- EXERCISE 1
In the essay on Co’Creation, rewrite the paragraph beginning "So what is this thing we call Co’Creation?" in shorter form, keeping its main points.
- EXERCISE 2
Write the next part of the essay on Co’Creation, picking up right after its final line.

“What are all these people talking about?” This was my main take away from day two of the summit in August. I have written it in capital letters on a double side of the little notebook, which was handed out at the conference. It shows my initial wonderment at this so-called new path for the method of user-driven innovation and this wonderment is the also the basis for my master’s thesis from the Department of Anthropology at the University of Copenhagen.
So what is this thing we call Co’Creation? I will try to explore this new business phenomenon because I’ve found there are certain important aspects in need of a good looking at. The following will be a quite critical stance on Co’Creation. It is not to say that I cannot see any potential for new value based profit generation – I am simply trying to point out some obstacles for this our new joint venture. Hopefully this will push the discussions and development in a fruitful direction.
I have distinguished between the levels of analysis here: the discursive level (equivalent to “what people say it is”) and the practical level (how it’s actually done). Based on anthropological qualitative research in a Copenhagen-based design company and with a Dutch artist heavily engrossed in similar creative processes, I have found the following to be true:
- Co’Creation is not necessarily something new
- Co’Creation is something inherently impossible
- Other groups (such as artists) have been using the method for at a long time
- The relation between form and content; process and result is integral to the understanding and implementation of new business models such as Co’Creation
First of all: is Co’Creation new?

- EXTRACTED DATA

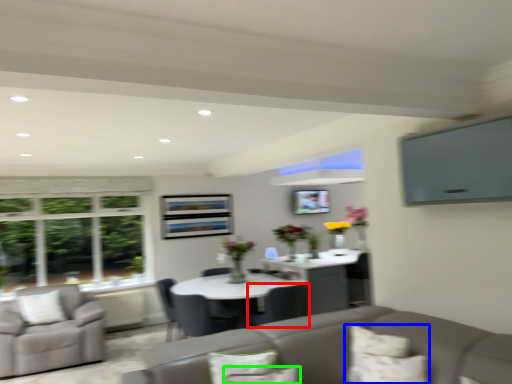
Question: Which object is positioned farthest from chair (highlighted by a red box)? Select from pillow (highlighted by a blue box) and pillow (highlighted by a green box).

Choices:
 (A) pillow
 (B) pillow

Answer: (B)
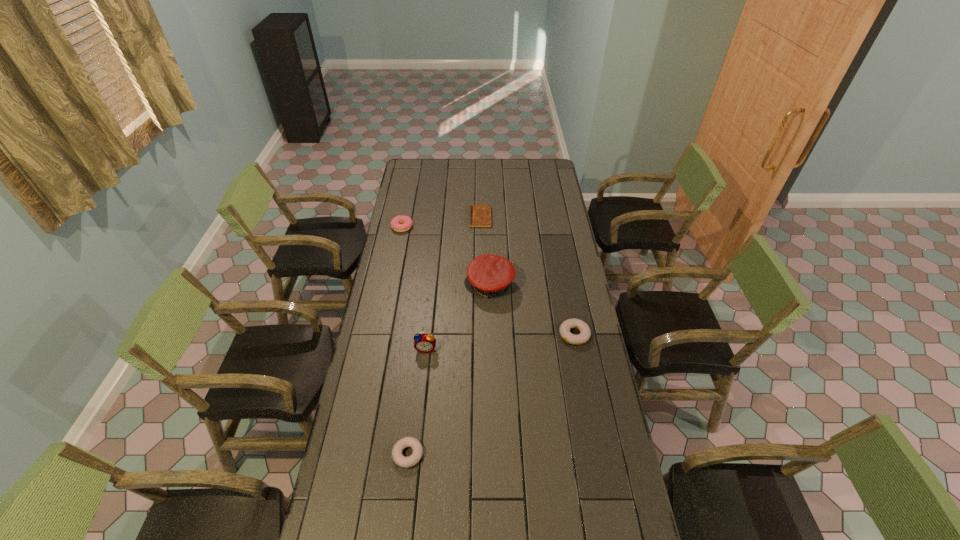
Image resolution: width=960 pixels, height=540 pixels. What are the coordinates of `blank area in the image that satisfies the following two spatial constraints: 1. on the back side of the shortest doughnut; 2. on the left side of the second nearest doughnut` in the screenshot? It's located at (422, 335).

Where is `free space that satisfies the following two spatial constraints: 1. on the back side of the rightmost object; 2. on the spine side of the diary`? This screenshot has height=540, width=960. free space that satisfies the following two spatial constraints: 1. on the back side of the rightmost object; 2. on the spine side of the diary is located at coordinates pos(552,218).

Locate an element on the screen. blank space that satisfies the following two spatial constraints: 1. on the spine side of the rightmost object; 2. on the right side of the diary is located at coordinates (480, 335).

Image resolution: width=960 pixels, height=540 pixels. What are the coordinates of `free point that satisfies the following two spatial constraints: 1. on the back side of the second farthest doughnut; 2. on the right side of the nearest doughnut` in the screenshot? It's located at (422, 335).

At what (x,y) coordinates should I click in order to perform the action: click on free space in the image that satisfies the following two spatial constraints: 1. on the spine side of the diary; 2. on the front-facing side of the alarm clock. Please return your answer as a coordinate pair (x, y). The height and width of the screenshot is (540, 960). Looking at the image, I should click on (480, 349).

- TASK OUTPUT 1
The author sets out to examine Co’Creation, a new business phenomenon with important aspects that need a closer look. The approach is openly critical. It does not deny that Co’Creation could generate new value-based profit. Instead, it aims to point out obstacles to this joint venture, in the hope of moving the discussion and development in a fruitful direction.

- TASK OUTPUT 2
The discursive level indicates that it is something completely and ontologically new. It is being talked about as if it was the golden altar on which our future rests – and not only our future in regards to business – also in relation to public management and government policy. We have apparently struck gold here, people…
Co’Creation is apparently something so new and refreshing that it requires immense amounts of clarification and elaboration from the beginning on. It could be deemed fair to compare the practice (or phenomenon as I think of it) to a very young bird unable to fly without the total vigilance and guidance of its parents. It needs to be kept on its wings – but why is this? In the great and powerful mojo of global capitalism the doctrine would be fly or die – not fly or “we will keep you on your wings”. This poses the question: why is it fruitful to engage in these endeavours of keeping the concept afloat? My answer is this: It is important exactly because it is a much needed concept of an integral nature – namely that of the “new”. In that sense it follows tropes such as ‘user-driven’, ‘innovation’, and ‘creative’ as the proverbial new ‘black’ – hence the title of this blog entry.
But can this feeling of “newness” bring forth bright new wonderful things or is it merely an apparition; a grand design by business leaders and innovators? Isn’t it just yet another sparkling new hollow buzzword to rally under? That remains to be seen.
Maybe Co’Creation is inherently impossible? As a discursive concept it has very real and tangible consequences; we are being moved and are moving the world in return – hence the importance of taking this thing seriously. So: why should Co’Creation be impossible you might ask? Good question. It isn’t. But it does require a certain change of mindset unlike anything seen in the world of business since the industrial revolution and the advent of modern capitalism. It is indeed true that the Co’Creation manifesto tries to incorporate this idea of a new mindset but two important questions arise: Does it do so successfully and is this truly a new mindset?
I find the answers to be ‘no’ and ‘no’! The manifesto does try to take into account the need for the devaluation of the expert role, the necessity of flat non-hierarchical structures and the importance of knowledge sharing. But does it do it itself?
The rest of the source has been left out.